Depuis que la série Viking existe, tout le monde veut en être un. C'est vrai que la vie de viking, ça a l'air cool, surtout depuis le canapé. Pourquoi les gens sont-ils aussi cons à prendre leurs rêves pour des réalités possibles ? Nous ne vivons une époque de merde que parce que nous n'y survivrons pas, mais à part ça, la vie des vikings n'a rien à nous envier. C'est un peu ce que nous rappelle
Régis Boyer.
Régis est un spécialiste de l'histoire scandinave et de tous les trucs qui tournent autour. Après avoir lu son gros bouquin sur
l'Edda poétique, on m'a filé ça entre les pattes, le jour où j'ai eu 26 ans (c'était il y a longtemps et je me croyais déjà vieille, si j'avais su). Il pleuvait beaucoup ce jour-là, et j'avais dû faire la vaisselle quand même. Heureusement, il restait une bouteille de blanc dans le frigo. C'est ça d'être née en hiver, ça fait pleurer tout le monde.
Avec son livre sur les Vikings, Régis vise avant tout à démythifier le viking. Il nous rappelle qu'avant d'être un viking sanguinaire habité par la furor divine, comme on se l'imagine tous, le viking n'est qu'un commerçant qui cherche à se faire du fric et à coloniser des terres. Sa réussite dépendait moins de son ingéniosité, de sa force ou de sa ruse, mais de la nullité de ses adversaires qui pensaient, parce que le Christ les avait déjà sauvés une fois, que plus personne ne viendrait jamais les tabasser à domicile. Etre plus fort qu'un Irlandais au 9e siècle, ça ne veut pas dire être fort, ça veut dire être moins nul qu'un Irlandais. Aussi, le viking est un type qui s'adapte bien aux contrées qu'il colonise. Il s'acculture très vite, finit par adopter les coutumes, les institutions et la religion. C'est ce qui permit au phénomène viking de durer près de 2 siècles, entre 850 et 1050, et c'est ce qui causa sa fin également. Avec la christianisation progressive de la Scandinavie, le mouvement viking partit en débandade. Régis explique tout ça beaucoup plus en détails mais faut se taper des centaines de pages d'histoire et encore, c'est le foutoir parce que ça ne se passe pas du tout de la même façon en Suède, en Norvège et pour les Danois. Une grosse partie qui prend la tête.
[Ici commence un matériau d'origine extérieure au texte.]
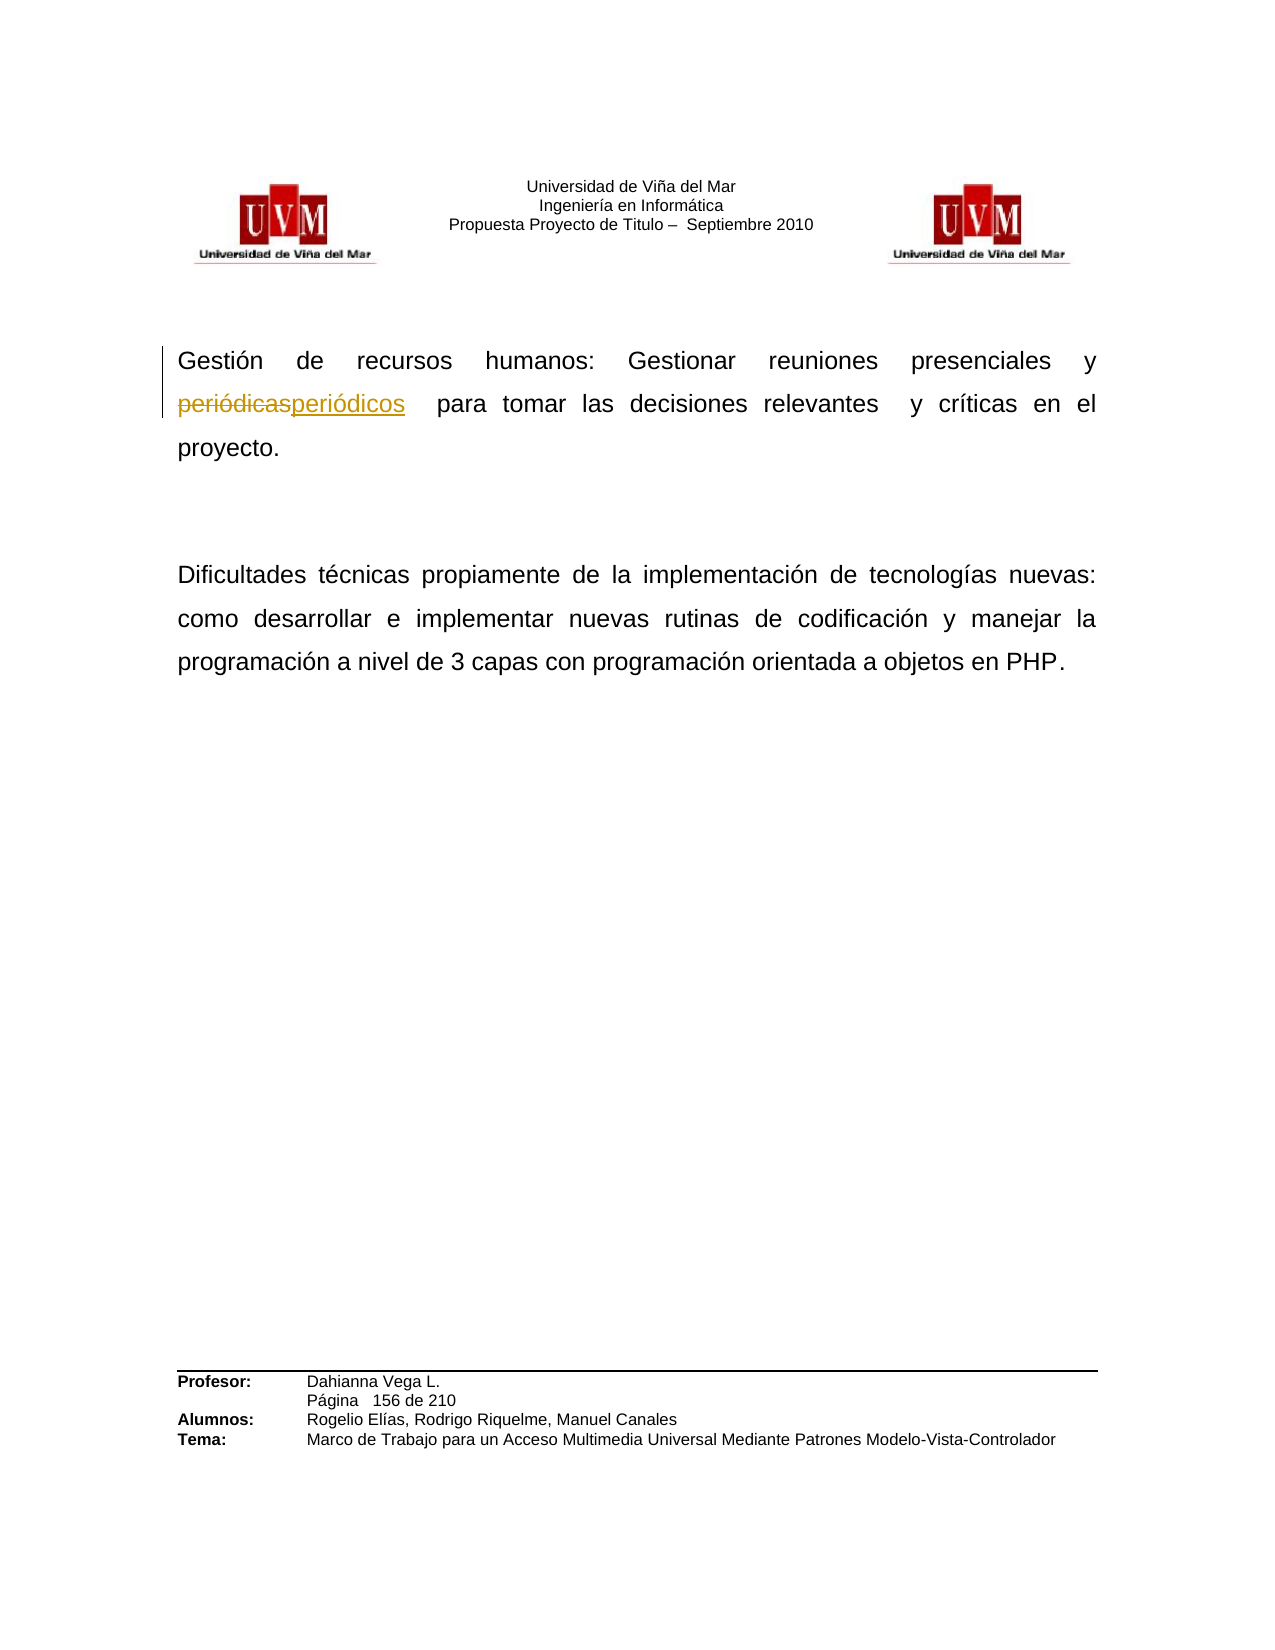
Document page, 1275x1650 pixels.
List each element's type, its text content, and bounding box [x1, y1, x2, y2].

picture [871, 176, 1084, 267]
text Dificultades técnicas propiamente de la implementación de tecnologías nuevas: como desarrollar e implementar nuevas rutinas de codificación y manejar la programación a nivel de 3 capas con programación orientada a objetos en PHP. [177, 561, 1098, 676]
text Gestión de recursos humanos: Gestionar reuniones presenciales y para tomar las decisiones relevantes y críticas en el proyecto. [177, 346, 1098, 461]
picture [177, 176, 390, 267]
L'autre partie chiante du livre, c'est quand Régis fait l'inventaire technique de l'outillage, de l'habitat, de l'habillement et de la nautique viking.
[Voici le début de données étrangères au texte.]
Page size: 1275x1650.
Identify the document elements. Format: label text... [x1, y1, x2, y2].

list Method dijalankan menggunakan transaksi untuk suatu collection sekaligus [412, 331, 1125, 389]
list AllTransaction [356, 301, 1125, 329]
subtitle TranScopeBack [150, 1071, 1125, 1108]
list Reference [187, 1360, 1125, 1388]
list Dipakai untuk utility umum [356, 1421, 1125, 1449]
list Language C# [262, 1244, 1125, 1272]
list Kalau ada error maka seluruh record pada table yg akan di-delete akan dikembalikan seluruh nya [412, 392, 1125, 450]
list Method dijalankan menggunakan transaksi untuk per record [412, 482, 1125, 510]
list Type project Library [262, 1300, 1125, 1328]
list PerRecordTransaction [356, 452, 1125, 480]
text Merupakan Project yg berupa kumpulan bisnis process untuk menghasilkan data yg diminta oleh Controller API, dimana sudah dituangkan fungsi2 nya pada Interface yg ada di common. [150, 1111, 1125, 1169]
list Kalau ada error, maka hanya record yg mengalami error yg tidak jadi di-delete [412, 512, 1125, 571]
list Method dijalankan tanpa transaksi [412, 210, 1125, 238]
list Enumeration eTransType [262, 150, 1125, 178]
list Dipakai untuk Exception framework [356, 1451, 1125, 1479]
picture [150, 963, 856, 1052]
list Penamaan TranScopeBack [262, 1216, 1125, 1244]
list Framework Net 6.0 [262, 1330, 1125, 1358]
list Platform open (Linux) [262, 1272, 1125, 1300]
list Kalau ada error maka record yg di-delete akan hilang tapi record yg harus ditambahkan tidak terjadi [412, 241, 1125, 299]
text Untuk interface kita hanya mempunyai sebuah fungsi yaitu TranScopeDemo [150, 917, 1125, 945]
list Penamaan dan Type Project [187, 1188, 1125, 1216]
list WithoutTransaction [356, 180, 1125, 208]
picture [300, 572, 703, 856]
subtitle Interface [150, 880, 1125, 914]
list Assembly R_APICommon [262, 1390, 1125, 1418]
Une partie intéressante, c'est quand il explique la mythologie viking. On évite les raccourcis sur le Ragnarök (la fin du monde semble en fait préluder à une renaissance, comme Noé et son déluge) et on voit comment les figures des dieux les plus connus, Odinn en tête, ont évolué dans le mélange interculturel. Régis démythifie aussi le phénomène runique en nous disant que ce n'est pas que de la magie et que les runes servaient aussi comme moyen de communication basique, pour compter les moutons, pour faire la liste des courses, ou pour d'autres trucs comme ça.
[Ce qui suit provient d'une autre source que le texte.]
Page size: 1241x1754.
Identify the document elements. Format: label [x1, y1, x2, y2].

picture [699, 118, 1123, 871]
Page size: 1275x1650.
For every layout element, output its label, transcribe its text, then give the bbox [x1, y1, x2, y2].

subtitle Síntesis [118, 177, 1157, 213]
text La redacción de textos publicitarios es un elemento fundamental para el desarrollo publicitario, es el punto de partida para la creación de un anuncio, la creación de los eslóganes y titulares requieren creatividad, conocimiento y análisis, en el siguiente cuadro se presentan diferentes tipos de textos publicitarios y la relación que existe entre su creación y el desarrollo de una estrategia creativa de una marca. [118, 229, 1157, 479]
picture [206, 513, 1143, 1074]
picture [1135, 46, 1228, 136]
Enfin, Régis termine en faisant le bilan de la récupération du phénomène viking dans la culture occidentale depuis le 12e siècle. Il nous montre qu'on est passé du viking-méchant au viking-sauveur de l'occident, romantique avant l'heure, et c'est sans doute à cause de cette image romantique (encore une fois, le romantisme est une plaie) que l'occidental en vient à se haïr, alors que c'est finalement lui qui a vaincu le viking à l'usure.